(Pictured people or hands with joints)
---

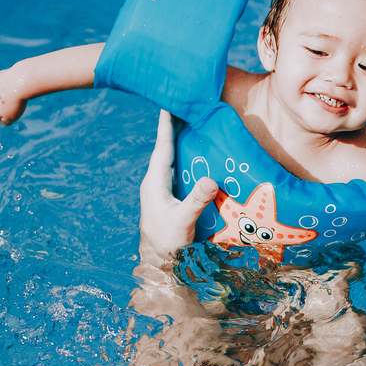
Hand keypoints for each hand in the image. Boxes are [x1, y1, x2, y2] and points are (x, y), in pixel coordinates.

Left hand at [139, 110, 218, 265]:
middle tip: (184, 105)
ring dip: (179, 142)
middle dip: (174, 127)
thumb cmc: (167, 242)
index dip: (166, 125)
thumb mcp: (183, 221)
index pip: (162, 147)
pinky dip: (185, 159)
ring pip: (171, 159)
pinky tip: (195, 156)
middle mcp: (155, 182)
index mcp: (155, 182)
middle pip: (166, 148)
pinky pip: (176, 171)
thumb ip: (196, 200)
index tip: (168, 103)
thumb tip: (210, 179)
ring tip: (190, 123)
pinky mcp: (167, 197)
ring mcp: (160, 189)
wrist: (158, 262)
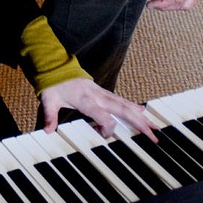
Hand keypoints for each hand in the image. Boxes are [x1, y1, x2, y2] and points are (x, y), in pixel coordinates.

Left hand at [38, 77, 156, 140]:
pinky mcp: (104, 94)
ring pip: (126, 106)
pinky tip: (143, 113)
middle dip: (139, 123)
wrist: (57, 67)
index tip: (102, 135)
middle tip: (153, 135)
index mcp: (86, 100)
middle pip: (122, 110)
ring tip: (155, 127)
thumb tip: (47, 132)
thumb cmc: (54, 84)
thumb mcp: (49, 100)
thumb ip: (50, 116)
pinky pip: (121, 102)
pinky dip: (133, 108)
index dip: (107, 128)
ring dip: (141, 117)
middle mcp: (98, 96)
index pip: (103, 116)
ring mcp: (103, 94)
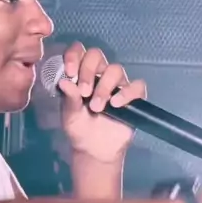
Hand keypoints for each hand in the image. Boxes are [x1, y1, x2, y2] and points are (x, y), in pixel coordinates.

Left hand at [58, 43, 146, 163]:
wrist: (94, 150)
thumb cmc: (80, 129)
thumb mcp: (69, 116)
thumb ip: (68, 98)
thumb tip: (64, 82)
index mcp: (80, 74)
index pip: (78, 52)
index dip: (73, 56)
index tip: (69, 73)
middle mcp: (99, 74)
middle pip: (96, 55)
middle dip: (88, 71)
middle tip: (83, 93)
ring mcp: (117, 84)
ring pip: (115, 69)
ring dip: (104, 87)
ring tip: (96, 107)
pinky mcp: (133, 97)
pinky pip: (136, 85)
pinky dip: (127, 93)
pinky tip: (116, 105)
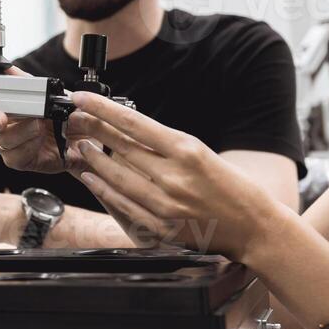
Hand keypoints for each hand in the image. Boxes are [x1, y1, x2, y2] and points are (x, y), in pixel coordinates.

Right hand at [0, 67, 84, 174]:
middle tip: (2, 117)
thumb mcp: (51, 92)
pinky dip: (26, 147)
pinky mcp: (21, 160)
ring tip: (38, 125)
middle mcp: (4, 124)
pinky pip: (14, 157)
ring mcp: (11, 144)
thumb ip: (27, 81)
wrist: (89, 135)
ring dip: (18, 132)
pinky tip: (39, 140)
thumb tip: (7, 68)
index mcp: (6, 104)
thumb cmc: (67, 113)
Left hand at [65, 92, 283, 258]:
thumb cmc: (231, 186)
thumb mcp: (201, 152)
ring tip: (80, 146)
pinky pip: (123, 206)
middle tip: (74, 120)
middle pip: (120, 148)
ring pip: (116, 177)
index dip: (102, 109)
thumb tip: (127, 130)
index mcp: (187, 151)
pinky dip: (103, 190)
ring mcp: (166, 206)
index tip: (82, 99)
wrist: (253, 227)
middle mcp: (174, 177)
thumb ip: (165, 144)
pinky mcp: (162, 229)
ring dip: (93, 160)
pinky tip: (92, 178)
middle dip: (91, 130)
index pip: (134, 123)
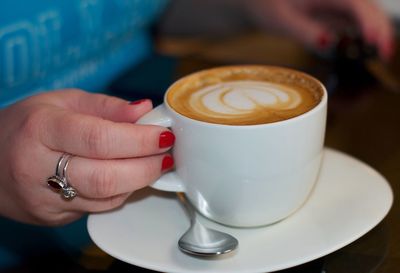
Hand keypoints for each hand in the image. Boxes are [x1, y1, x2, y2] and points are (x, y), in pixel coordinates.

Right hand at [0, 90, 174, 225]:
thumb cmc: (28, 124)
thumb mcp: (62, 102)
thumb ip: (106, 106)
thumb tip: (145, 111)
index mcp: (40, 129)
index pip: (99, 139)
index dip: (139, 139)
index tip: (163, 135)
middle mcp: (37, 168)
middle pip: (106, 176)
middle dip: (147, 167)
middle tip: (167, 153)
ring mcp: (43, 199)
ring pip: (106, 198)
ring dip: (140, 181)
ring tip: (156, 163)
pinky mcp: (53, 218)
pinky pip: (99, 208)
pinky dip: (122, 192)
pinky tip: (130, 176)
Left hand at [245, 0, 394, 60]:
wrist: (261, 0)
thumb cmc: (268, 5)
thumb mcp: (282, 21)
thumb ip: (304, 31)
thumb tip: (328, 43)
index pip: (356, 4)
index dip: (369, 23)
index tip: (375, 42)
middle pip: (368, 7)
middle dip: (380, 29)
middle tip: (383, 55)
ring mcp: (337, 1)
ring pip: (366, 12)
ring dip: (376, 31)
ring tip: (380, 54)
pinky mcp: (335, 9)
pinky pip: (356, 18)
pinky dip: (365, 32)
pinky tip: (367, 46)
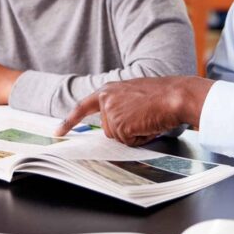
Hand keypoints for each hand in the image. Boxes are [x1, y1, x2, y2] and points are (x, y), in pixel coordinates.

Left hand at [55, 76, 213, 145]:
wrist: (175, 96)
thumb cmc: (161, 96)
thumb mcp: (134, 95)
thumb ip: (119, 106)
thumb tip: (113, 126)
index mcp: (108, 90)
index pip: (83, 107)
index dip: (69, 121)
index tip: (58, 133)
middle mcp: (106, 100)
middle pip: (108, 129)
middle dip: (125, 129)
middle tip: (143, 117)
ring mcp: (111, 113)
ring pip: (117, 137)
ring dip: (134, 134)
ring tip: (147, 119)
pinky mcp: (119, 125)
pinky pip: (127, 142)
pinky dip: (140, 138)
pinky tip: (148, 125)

---

What you need to do - Using the data above, print only the lines starting at the one with "pinky pip: (176, 171)" and ending at the one with "middle mcp: (99, 74)", exactly as they stand, minus the pictures.

Answer area -
pinky pip: (176, 171)
thumb ip: (196, 200)
index tip: (168, 103)
thumb tip: (210, 179)
ring tip: (190, 123)
pinky mcp: (167, 197)
ring mcp: (160, 189)
wrist: (158, 262)
Hand keypoints for each hand in the image. Boxes are [x1, y1, x2, y2] and points are (x, y), in pixel coordinates.

Left hand at [38, 77, 156, 140]:
pinky mcp: (104, 94)
ring pip: (126, 106)
pinky tip: (143, 113)
middle dip: (139, 123)
wrist: (57, 67)
index tip: (102, 135)
middle tip: (153, 135)
index mcp: (86, 100)
middle pip: (122, 110)
ring tip: (155, 127)
thumb tip: (47, 132)
thumb cmc: (54, 84)
thumb mcp: (49, 100)
thumb ip: (50, 116)
pinky pip: (121, 102)
pinky dip: (133, 108)
index dip: (107, 128)
ring dip: (141, 117)
middle mcp: (98, 96)
index pip: (103, 116)
ring mcp: (103, 94)
Hand keypoints for each hand in the image. Boxes are [x1, y1, x2, y2] and points are (x, y), in pixel coordinates.

Left hand at [58, 43, 146, 163]:
wrist: (94, 150)
thumb cmc: (80, 129)
thumb mcp: (69, 116)
thumb ip: (68, 98)
thumb tip: (64, 82)
index mcp: (80, 74)
index pip: (78, 52)
index dip: (73, 56)
index tip: (69, 73)
middle mcp: (99, 74)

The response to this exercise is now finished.